In summary, the evidence in this study to support a role of rs495139 in the TYMS-ENOSF1 region as a genetic risk factor for MOC is weak and suggests that any true effect is likely to be small.

4. Materials and Methods

4.1. Study Subjects and Genotyping

Subjects (n = 47,630) represented multiple individual studies participating in the OCAC [20]. Informed consent was obtained in individual studies and local human research investigation committees approved each study. TYMS-ENOSF1 rs495139 was genotyped on an Illumina Infinium custom iSelect BeadChip developed for the iCOGS (Beadchip) [21]. Among 44,634 subjects whose DNA passed centralized genotyping quality-control criteria [20], the call rate for rs495139 was 99.98%. We restricted the analysis to subjects with European ancestry and invasive tumors, leaving 37,792 eligible subjects. Of these, the effect allele frequency (EAF) among 23,444 controls was 0.41 and no departure from Hardy–Weinberg equilibrium was seen (p = 0.32).

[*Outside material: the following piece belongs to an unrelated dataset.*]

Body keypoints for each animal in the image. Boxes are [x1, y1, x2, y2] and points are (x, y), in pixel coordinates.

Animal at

To obtain the independent sample (referred to as the “iCOGS” sample), we excluded genotypes in iCOGS from women who were in our earlier analysis [10] (referred to as the “discovery” sample). Individual-level genotypes were available on 10,019 invasive ovarian cancer cases (667 with invasive MOC) and 15,941 controls from 31 studies in iCOGS for replication analysis. We also re-evaluated the rs495139 association by combining genotypes from the iCOGS sample with the discovery sample (4981 invasive ovarian cancer cases, of which 354 were invasive MOC, and 8410 controls from 14 OCAC studies) [10], resulting in a total of 15,000 invasive ovarian cancer cases (1021 with invasive MOC) and 24,351 controls (Table S2). This larger sample allowed additional subset analyses to be performed.

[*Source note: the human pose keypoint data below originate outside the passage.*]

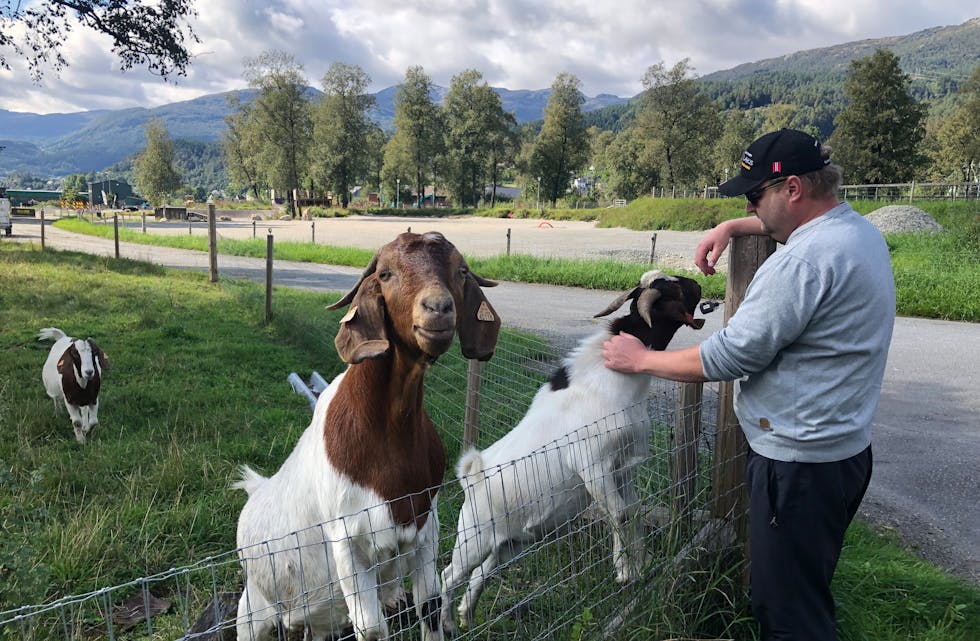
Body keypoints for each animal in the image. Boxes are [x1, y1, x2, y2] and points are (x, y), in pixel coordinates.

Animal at [234, 232, 502, 640]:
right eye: (386, 273)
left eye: (461, 271)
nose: (438, 308)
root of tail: (255, 489)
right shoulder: (347, 543)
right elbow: (373, 629)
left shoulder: (425, 528)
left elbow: (429, 607)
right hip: (253, 610)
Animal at [438, 270, 704, 632]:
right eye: (674, 288)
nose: (700, 284)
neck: (608, 380)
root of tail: (472, 475)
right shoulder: (592, 464)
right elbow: (619, 513)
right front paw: (624, 570)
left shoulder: (623, 466)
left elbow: (632, 510)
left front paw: (638, 565)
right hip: (473, 536)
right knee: (448, 575)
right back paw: (446, 626)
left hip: (508, 542)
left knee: (482, 572)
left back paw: (466, 614)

4.2. In Silico and eQTL Analysis

We used the GTEx project portal (V7 data release, 18 September 2017) [22] for in silico eQTL analysis between rs495139 and TYMS and ENOSF1 gene expression in 10,294 eQTL normal tissues representing over 50 different tissue types. We evaluated eQTL between rs495139 genotypes from lymphocytes with gene expression from patient-matched tumors among 316 women with ovarian cancer (including five MOC tumors) from the Mayo Clinic. Gene expression was assessed using a 4 × 44 K Agilent array (Agilent Technologies, Santa Clara, CA, USA) and measured as log₂(tumor/reference) probe intensity signals as described previously [23] based on a mixed tumor cell-type reference of 104 tumor samples, including papillary serous (n = 67), endometrioid (n = 5), mucinous (n = 3), clear cell (n = 3), malignant mixed Müllerian tumor (n = 5), goblet cell (n = 1), squamous (n = 1), transitional cell (n = 1), benign (n = 4), normal (n = 7), and unknown epithelial (n = 7). Analyses included one Agilent probe for TYMS (P50096) and two probes for ENOSF1 (P15906 and P4503).

4.3. Statistical Analysis

ORs and 95% CIs were estimated using unconditional logistic regression assuming an ordinal (log-additive) genetic model and adjusting for study and for the first five eigenvalues from principal components analysis to account for substrata of European ancestry [20]. Using fixed-effects meta-analysis, we combined study-specific effect estimates from our previous report [10] with study-specific effect estimates from unique iCOGS subjects using the inverse-variance method to weight the overall summary OR. The degree of statistical heterogeneity between studies was estimated by I², the between-group variance [24]. Studies with statistically homogeneous ORs yield an I² value of zero. ORs were derived for ovarian cancers overall and simultaneously for the different histologic types (serous, mucinous, endometrioid, and clear cell) using polytomous logistic regression. Statistical heterogeneity of the SNP-ovarian carcinoma histology associations was tested using the type 3 analysis of effects with 4 degrees of freedom [25]. Van der Waerden rank transformation was applied to tumor gene expression values from the Agilent array, adjusting for age in linear regression and treating the number of variant alleles carried as ordinal on the log-additive scale. Statistical tests were two-sided and implemented with SAS version 9 (SAS Institute, Cary, NC, USA). Meta-analysis was performed with Stata/SE (version 13.1, StataCorp, College Station, TX, USA).